-- Work to complete --
Can you output all the text lines of the items below as a JSON list of strings, one string per line, with blank lines and the pictures left out?

[Images with pose keypoints]
※ ※ ※

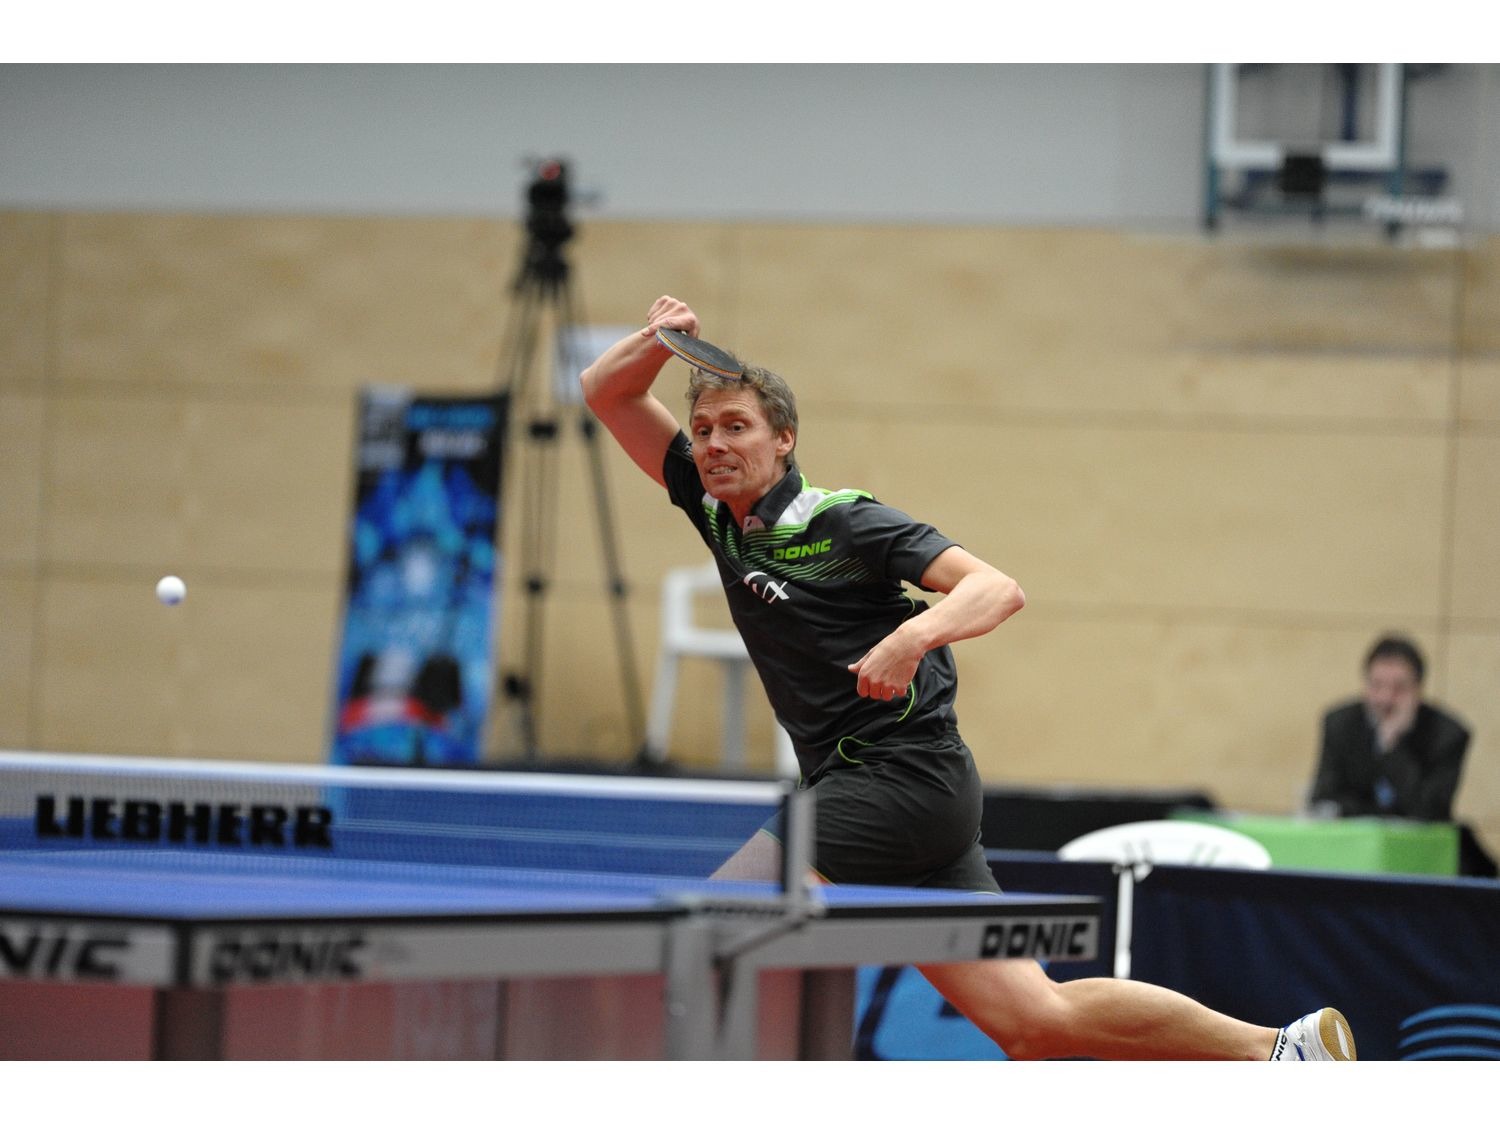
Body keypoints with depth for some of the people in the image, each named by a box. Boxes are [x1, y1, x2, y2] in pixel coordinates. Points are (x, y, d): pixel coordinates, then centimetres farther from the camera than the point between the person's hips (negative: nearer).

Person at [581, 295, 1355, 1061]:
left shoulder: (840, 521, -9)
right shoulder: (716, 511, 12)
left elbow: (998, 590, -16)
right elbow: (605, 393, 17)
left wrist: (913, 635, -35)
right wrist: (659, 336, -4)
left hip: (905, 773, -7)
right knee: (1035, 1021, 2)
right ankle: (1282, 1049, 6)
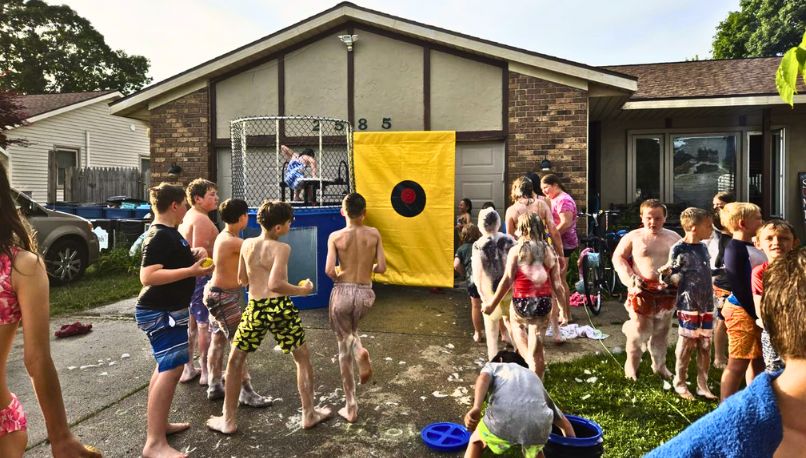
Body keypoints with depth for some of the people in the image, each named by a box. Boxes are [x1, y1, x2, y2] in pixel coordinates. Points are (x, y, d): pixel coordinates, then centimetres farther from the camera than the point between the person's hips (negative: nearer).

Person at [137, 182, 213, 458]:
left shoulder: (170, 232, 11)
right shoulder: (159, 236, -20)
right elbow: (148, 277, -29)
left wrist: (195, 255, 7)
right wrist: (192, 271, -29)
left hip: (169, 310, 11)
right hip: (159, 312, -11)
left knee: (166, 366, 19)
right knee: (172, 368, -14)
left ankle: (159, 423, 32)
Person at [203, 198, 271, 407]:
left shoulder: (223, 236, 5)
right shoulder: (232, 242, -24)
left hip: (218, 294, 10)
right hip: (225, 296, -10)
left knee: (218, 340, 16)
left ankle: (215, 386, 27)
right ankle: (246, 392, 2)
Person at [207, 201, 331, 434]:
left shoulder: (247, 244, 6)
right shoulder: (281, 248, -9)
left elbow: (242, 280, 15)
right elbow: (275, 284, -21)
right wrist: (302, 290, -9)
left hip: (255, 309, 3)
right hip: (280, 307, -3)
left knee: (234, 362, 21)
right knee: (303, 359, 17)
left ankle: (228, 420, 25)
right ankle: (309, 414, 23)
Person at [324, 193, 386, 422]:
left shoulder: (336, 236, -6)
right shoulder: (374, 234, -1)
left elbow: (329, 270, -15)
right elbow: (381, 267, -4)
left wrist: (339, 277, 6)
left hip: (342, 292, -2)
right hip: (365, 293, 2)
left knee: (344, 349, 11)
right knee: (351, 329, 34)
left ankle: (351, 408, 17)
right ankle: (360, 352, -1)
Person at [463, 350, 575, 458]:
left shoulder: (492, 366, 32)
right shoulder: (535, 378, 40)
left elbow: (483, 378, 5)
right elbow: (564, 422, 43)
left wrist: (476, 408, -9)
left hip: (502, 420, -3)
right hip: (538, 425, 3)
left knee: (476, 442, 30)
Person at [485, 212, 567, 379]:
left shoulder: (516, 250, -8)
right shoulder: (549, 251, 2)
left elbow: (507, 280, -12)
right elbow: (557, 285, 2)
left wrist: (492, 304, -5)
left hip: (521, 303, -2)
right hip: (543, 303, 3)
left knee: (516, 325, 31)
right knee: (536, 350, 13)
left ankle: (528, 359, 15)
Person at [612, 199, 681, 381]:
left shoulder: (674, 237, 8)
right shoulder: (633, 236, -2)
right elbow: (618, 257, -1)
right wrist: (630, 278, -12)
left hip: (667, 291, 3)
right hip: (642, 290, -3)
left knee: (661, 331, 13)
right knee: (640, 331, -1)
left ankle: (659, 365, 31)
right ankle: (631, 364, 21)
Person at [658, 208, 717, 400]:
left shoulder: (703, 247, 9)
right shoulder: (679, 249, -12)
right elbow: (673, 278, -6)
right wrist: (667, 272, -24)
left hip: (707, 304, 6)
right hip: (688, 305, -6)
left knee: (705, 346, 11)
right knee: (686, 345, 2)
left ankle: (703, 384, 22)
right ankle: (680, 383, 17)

※ ※ ※

-- Answer --
[
  "Body keypoints with depth for some of the people in the image, each named by a box. Boxes are [x1, y1, x2, y2] in pixel coordinates. Points are (x, y, d): pixel coordinates, then centimetres farther from the camera than the point between the person's hips (negative: nearer).",
  "Person at [581, 295, 1355, 1061]:",
  "left shoulder: (840, 521, -9)",
  "right shoulder: (716, 511, 12)",
  "left elbow: (998, 590, -16)",
  "right elbow: (605, 393, 17)",
  "left wrist: (913, 635, -35)",
  "right wrist: (659, 336, -4)",
  "left hip: (905, 773, -7)",
  "right knee: (1035, 1021, 2)",
  "right ankle: (1282, 1049, 6)",
  "Body keypoints with depth for some of the people in the image, each named by a box. Boxes are [x1, y1, x2, y2] in pixel coordinates. Points are (x, y, d): pixel coordinates, then centimetres farther from the camera than the point between the person's hips (negative: nearer).",
  "Person at [137, 182, 213, 458]:",
  "left shoulder: (170, 232, 11)",
  "right shoulder: (159, 236, -20)",
  "right elbow: (148, 277, -29)",
  "left wrist: (195, 255, 7)",
  "right wrist: (192, 271, -29)",
  "left hip: (169, 310, 11)",
  "right hip: (159, 312, -11)",
  "left knee: (166, 366, 19)",
  "right knee: (172, 368, -14)",
  "left ankle: (159, 423, 32)",
  "Person at [203, 198, 271, 407]:",
  "left shoulder: (223, 236, 5)",
  "right shoulder: (232, 242, -24)",
  "left hip: (218, 294, 10)",
  "right hip: (225, 296, -10)",
  "left knee: (218, 340, 16)",
  "left ankle: (215, 386, 27)",
  "right ankle: (246, 392, 2)",
  "Person at [207, 201, 331, 434]:",
  "left shoulder: (247, 244, 6)",
  "right shoulder: (281, 248, -9)",
  "left elbow: (242, 280, 15)",
  "right elbow: (275, 284, -21)",
  "right wrist: (302, 290, -9)",
  "left hip: (255, 309, 3)",
  "right hip: (280, 307, -3)",
  "left knee: (234, 362, 21)",
  "right knee: (303, 359, 17)",
  "left ankle: (228, 420, 25)",
  "right ankle: (309, 414, 23)",
  "Person at [324, 193, 386, 422]:",
  "left shoulder: (336, 236, -6)",
  "right shoulder: (374, 234, -1)",
  "left elbow: (329, 270, -15)",
  "right elbow: (381, 267, -4)",
  "left wrist: (339, 277, 6)",
  "left hip: (342, 292, -2)",
  "right hip: (365, 293, 2)",
  "left knee: (344, 349, 11)",
  "right knee: (351, 329, 34)",
  "left ankle: (351, 408, 17)",
  "right ankle: (360, 352, -1)",
  "Person at [463, 350, 575, 458]:",
  "left shoulder: (492, 366, 32)",
  "right shoulder: (535, 378, 40)",
  "left elbow: (483, 378, 5)",
  "right elbow: (564, 422, 43)",
  "left wrist: (476, 408, -9)",
  "left hip: (502, 420, -3)",
  "right hip: (538, 425, 3)",
  "left knee: (476, 442, 30)",
  "Person at [485, 212, 567, 379]:",
  "left shoulder: (516, 250, -8)",
  "right shoulder: (549, 251, 2)",
  "left elbow: (507, 280, -12)",
  "right elbow: (557, 285, 2)",
  "left wrist: (492, 304, -5)",
  "left hip: (521, 303, -2)",
  "right hip: (543, 303, 3)",
  "left knee: (516, 325, 31)",
  "right knee: (536, 350, 13)",
  "left ankle: (528, 359, 15)",
  "Person at [612, 199, 681, 381]:",
  "left shoulder: (674, 237, 8)",
  "right shoulder: (633, 236, -2)",
  "right elbow: (618, 257, -1)",
  "right wrist: (630, 278, -12)",
  "left hip: (667, 291, 3)",
  "right hip: (642, 290, -3)",
  "left knee: (661, 331, 13)",
  "right knee: (640, 331, -1)",
  "left ankle: (659, 365, 31)",
  "right ankle: (631, 364, 21)",
  "Person at [658, 208, 717, 400]:",
  "left shoulder: (703, 247, 9)",
  "right shoulder: (679, 249, -12)",
  "right elbow: (673, 278, -6)",
  "right wrist: (667, 272, -24)",
  "left hip: (707, 304, 6)",
  "right hip: (688, 305, -6)",
  "left knee: (705, 346, 11)",
  "right knee: (686, 345, 2)",
  "left ankle: (703, 384, 22)",
  "right ankle: (680, 383, 17)"
]